Input. A list of business slugs (apify.com) or full URLs (https://www.trustpilot.com/review/apify.com). URLs are reduced to slug.

Star-filter pagination. Trustpilot's default review feed paginates ~20 reviews per page, max ~10 pages = ~200 reviews per request. Turning on useStarFilterPagination runs the same business with stars=1, stars=2, …, stars=5 filters, multiplying effective depth by ~5×.

v0.2 — what's new

sentimentTags. Every review is classified against a 7-tag lexicon based on Trustpilot's idiom. Tags are independent (a review can have several or none):

tagwhat it signals
positive_signal"excellent", "love it", "highly recommend", …
negative_signal"terrible", "worst", "disappointed", …
scam_signal"scam", "fraud", "ripped off", "stole my money", …
shipping_complaint"shipping", "delivery", "arrived late", …
support_complaint"no response", "ignored", "customer service", …
refund_complaint"refund", "money back", "chargeback", …
price_complaint"overpriced", "not worth", "hidden fee", …
product_praise"quality", "well made", "works perfectly", …
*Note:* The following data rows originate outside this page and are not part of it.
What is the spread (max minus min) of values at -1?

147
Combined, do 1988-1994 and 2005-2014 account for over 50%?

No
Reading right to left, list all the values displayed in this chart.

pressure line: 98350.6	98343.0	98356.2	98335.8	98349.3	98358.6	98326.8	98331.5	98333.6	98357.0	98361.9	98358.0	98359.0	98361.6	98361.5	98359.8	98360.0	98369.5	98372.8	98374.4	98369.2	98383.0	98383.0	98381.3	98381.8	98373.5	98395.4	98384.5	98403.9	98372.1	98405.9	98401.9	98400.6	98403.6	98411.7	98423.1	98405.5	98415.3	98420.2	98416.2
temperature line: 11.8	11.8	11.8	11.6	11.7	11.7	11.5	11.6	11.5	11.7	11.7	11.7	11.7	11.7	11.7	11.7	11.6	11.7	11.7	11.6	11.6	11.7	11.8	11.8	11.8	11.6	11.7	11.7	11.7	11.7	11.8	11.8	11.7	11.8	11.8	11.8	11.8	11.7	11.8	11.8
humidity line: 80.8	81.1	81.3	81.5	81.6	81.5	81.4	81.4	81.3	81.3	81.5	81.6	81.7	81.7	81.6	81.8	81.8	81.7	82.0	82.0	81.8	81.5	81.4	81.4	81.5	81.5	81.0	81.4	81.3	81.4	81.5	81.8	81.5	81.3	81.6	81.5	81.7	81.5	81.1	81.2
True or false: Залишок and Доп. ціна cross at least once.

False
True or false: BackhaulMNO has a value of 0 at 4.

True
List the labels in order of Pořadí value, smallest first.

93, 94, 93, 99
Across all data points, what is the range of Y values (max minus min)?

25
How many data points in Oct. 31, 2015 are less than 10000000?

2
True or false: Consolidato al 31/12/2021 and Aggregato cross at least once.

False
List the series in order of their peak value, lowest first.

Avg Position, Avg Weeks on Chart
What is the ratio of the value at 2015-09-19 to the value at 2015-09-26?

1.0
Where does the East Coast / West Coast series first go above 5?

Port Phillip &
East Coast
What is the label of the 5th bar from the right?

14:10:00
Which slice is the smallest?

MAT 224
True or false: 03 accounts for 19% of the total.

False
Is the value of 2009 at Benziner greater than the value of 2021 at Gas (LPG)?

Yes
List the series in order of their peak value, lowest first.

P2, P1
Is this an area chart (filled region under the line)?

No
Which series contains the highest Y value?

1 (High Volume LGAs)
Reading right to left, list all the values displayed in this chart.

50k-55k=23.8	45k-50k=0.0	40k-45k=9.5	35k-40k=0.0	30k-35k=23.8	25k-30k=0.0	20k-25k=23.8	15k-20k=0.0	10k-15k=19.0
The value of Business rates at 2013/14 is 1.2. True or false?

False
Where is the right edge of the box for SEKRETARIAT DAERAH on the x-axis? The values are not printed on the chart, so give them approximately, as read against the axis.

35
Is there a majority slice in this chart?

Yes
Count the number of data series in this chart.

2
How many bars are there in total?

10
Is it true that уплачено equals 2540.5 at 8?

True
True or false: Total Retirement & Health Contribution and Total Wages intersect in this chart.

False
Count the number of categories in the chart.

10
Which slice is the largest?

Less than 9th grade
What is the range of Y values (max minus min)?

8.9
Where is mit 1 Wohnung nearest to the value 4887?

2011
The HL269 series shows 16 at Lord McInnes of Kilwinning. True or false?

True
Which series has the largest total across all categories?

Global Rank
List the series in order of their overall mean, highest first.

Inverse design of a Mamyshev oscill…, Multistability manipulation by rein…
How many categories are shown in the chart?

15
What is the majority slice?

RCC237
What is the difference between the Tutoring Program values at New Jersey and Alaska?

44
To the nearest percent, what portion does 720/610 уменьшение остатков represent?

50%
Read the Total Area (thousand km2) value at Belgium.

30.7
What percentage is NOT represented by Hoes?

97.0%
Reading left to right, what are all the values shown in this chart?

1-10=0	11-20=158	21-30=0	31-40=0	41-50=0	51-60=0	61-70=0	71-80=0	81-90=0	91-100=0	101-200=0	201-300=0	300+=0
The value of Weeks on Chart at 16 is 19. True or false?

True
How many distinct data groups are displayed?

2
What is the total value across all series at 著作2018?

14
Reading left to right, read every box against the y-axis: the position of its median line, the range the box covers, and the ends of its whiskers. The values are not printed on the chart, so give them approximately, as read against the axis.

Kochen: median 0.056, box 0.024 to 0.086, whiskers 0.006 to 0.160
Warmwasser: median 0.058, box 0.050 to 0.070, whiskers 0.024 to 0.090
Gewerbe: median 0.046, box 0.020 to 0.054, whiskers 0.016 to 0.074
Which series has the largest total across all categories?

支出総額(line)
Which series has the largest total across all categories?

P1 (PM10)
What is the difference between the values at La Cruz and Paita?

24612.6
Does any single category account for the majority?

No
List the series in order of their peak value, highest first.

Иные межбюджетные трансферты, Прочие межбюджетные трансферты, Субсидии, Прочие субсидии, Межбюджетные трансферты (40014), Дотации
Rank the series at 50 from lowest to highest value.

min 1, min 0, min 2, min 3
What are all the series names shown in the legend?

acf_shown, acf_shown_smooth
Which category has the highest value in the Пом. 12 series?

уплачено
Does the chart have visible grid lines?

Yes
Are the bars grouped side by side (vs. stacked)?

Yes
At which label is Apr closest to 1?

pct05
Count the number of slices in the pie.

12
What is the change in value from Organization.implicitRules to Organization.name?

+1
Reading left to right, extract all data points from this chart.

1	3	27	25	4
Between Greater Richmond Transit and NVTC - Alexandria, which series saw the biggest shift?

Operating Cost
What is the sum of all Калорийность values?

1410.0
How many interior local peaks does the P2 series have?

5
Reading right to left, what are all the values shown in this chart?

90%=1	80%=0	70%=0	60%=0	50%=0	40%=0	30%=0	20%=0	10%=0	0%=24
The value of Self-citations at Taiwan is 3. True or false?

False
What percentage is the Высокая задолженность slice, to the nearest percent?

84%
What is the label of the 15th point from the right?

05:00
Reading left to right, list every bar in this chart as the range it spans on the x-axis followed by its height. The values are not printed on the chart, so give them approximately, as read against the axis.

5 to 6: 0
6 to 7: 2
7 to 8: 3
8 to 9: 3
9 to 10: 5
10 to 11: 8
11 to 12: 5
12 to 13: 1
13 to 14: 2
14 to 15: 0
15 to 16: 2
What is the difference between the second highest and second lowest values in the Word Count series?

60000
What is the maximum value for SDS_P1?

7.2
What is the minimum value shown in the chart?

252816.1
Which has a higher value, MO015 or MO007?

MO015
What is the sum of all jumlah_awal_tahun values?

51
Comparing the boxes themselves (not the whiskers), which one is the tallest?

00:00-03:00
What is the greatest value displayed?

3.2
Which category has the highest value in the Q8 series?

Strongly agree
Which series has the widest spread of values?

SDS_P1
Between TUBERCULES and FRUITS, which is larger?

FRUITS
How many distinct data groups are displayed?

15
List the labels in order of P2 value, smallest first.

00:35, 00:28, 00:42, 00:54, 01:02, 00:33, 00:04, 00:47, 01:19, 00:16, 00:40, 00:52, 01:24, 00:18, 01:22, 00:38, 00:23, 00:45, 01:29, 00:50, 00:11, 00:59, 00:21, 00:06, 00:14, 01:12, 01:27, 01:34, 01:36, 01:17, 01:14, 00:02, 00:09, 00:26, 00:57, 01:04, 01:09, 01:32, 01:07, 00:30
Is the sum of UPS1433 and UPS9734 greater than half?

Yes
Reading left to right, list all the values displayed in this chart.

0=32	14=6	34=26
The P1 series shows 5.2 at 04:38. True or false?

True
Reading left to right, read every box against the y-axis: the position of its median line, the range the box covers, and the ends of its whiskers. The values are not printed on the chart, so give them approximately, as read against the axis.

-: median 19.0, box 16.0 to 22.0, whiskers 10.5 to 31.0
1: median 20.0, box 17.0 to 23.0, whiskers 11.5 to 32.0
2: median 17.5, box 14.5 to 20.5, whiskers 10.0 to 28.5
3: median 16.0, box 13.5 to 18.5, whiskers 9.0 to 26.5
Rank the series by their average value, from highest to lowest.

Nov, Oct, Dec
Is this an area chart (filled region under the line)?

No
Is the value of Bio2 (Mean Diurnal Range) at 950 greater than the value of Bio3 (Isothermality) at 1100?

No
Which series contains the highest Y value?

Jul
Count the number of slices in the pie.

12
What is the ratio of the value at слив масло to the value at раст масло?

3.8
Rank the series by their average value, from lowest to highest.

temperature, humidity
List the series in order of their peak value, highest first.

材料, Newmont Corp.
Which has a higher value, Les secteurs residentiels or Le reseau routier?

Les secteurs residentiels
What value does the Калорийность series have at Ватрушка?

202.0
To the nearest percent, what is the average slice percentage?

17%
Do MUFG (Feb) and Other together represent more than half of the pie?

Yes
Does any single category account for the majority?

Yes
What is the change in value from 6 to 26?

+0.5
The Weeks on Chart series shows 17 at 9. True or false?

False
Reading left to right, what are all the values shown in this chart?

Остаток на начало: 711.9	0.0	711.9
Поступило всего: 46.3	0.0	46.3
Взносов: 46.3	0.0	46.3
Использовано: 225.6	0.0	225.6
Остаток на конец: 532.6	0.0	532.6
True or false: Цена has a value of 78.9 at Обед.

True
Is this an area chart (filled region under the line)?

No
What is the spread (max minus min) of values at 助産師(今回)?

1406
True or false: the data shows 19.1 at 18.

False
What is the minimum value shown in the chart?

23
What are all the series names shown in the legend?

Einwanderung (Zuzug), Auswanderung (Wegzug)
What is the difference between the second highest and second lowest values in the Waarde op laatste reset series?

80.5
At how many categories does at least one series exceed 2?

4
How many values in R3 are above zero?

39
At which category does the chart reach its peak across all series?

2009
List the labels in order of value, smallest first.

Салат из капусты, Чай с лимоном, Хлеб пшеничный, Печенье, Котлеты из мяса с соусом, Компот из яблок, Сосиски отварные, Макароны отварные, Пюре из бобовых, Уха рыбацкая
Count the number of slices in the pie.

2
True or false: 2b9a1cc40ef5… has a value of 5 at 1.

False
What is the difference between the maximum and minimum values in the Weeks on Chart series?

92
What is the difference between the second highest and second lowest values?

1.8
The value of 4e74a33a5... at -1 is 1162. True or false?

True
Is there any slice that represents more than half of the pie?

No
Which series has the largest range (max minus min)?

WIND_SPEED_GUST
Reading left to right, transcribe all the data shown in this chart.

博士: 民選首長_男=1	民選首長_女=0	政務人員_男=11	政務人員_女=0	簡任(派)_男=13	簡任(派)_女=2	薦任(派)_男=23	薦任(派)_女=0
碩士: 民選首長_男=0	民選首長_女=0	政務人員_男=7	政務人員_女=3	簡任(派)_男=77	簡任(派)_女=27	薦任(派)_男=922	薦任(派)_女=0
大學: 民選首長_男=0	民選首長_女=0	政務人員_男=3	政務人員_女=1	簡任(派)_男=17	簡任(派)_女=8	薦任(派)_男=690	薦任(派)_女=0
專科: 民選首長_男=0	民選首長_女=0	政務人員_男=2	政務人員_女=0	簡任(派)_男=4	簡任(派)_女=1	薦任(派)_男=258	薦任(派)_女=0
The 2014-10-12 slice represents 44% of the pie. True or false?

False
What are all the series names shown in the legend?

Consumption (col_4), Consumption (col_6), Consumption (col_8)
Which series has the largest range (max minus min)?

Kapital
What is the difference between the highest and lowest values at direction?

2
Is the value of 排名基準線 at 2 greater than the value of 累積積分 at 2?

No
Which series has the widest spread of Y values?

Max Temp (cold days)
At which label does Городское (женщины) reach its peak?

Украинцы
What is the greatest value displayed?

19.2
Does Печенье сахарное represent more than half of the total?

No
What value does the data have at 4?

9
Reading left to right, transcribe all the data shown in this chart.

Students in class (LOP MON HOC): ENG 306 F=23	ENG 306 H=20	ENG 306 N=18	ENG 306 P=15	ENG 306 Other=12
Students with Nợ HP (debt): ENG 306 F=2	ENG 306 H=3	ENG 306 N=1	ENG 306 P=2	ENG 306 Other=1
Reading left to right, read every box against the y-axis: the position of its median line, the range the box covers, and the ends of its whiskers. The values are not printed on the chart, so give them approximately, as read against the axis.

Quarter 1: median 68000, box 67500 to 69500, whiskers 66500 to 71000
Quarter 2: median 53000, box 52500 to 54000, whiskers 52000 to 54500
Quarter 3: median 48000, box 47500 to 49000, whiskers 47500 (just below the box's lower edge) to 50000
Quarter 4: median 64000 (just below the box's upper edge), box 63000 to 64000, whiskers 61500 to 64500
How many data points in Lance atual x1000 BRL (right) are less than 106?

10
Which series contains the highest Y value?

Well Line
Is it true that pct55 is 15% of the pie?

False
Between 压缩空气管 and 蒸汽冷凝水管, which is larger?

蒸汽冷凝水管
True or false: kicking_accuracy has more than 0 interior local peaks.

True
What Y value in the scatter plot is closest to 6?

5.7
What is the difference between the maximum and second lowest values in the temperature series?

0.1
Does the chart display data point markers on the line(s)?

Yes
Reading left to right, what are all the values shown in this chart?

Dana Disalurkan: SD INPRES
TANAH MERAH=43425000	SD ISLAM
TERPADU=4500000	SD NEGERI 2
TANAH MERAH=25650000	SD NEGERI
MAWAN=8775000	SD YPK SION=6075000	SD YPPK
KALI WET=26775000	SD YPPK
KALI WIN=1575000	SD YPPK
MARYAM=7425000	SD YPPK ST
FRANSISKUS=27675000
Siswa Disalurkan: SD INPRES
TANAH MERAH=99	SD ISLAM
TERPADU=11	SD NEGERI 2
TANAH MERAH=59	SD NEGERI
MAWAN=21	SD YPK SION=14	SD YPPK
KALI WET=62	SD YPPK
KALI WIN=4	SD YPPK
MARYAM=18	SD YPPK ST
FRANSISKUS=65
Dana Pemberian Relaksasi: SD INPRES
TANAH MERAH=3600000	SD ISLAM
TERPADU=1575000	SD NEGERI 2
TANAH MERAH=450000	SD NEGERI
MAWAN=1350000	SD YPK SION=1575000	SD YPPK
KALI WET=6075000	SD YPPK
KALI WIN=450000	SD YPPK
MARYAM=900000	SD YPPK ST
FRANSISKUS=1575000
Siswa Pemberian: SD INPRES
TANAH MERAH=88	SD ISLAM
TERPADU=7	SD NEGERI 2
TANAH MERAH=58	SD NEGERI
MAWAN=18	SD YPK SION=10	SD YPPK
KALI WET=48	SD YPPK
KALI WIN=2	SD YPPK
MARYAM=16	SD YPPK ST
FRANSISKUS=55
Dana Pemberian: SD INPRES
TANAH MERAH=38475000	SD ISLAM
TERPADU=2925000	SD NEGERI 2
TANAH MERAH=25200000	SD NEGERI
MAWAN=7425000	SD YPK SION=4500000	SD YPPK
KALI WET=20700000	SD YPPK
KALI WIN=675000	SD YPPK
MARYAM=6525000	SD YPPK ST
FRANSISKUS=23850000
Filter for scam_signal to surface fraud reports across a portfolio; filter for shipping_complaint over a 30-day window to track logistics regression.

Delta mode. Set deltaMode: true to charge only for new reviews since the last run. The actor persists a per-business seen-ID set in its KV store. First run emits everything; subsequent runs skip rows whose reviewId was already seen. Cap: 25 000 ids per business.

Use case — daily reputation monitoring: schedule a daily run with deltaMode: true, pay $0.0003 per new review only, get an empty dataset on quiet days.

Pricing

PAY_PER_EVENT · $0.0003 per review_extracted · 3 000 reviews ≈ $1.

With delta mode on, you only pay for reviews you haven't seen before.